Previous episodes of stagflation have been associated with soaring joblessness. In the 1970s, unemployment rose to double-digit levels as inflation surged above 20 per cent. This is bad news for house prices: high unemployment reduces the number of new buyers and increases the risk of forced sales as mortgage holders fail to keep up with repayments.
But the UK labour market should be in far better shape this year. The BoE expects employment to reach 4.5 per cent – a marginal increase on last year’s projections, but still close to what economists consider the ‘equilibrium’ rate. According to the BoE’s latest Financial Stability Report, the share of households that are behind with their mortgage payments also remains low by historical standards, despite higher interest rates.
The combination of slow growth and above-target inflation makes it hard to predict the BoE’s next move. Could rate-setters look through rising inflation and focus on the disappointing outlook for growth? Or will the Monetary Policy Committee find it hard to justify more rate cuts if the inflation rate heads towards 4 per cent?
We do know that lower interest rates are already feeding into housing market figures. Monthly mortgage approvals have risen since the start of 2023, and are now slightly above their pre-pandemic average.
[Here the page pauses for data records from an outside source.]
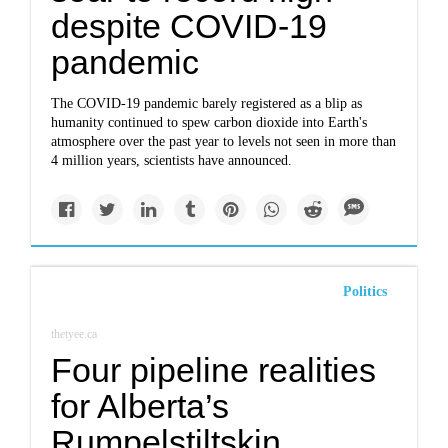
despite COVID-19
pandemic
The COVID-19 pandemic barely registered as a blip as
humanity continued to spew carbon dioxide into Earth's
atmosphere over the past year to levels not seen in more than
4 million years, scientists have announced.
Politics
thetyee.ca
Four pipeline realities
for Alberta’s
Rumpelstiltskin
The BoE thinks that the recovery is partly down to the decrease in mortgage rates over the past 18 months.
But in another sense, whether the BoE makes two or three cuts this year matters very little to most mortgage holders. Thanks to fixed-rate deals, most mortgagors do not have ‘real time’ exposure to changes in the base rate.
This chart from the BoE’s Financial Stability Report shows that if interest rates fall as markets expect, far more households will see their monthly repayments rise over the next three years than fall. Although rates are lower than they were, households rolling off cheap deals secured before 2022 will still face an increase in repayments.
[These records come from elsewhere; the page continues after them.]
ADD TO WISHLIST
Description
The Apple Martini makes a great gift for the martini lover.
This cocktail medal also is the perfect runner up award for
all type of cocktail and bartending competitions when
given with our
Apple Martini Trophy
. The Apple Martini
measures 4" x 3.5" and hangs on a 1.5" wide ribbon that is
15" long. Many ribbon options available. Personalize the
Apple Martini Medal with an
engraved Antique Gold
From next month, meanwhile, the zero-rate stamp duty band will halve from £250,000 to £125,000, while the nil-rate band for first-time buyers will fall back to £300,000. Estimates from Zoopla suggest that the proportion of first-time buyers paying stamp duty will double from 20 to 40 per cent as a result. We can expect to see a flurry of activity from first-time buyers until then, but it will probably tail off. Forecasters expect modest increases in house prices over the course of the year.
We tend to focus on house price data, but it is worth noting that the BoE also measures something called ‘housing investment’. This tracks new dwellings, home improvements and spending on services associated with buying and selling property. And compared with November forecasts, the BoE has significantly downgraded its projections for housing investment growth, chopping it from 3.5 to 0.5 per cent. This contributed to the BoE’s more pessimistic forecast for overall GDP growth.
The downgrade is driven by fewer households undertaking housing renovations and modest figures for home repair and maintenance. Even if stagflation doesn’t drag too much on house prices, the combination of slow growth and rising unemployment fears will dampen demand for big renovation jobs this year. It is natural to focus on house prices, but we shouldn’t overlook the industries that the market supports.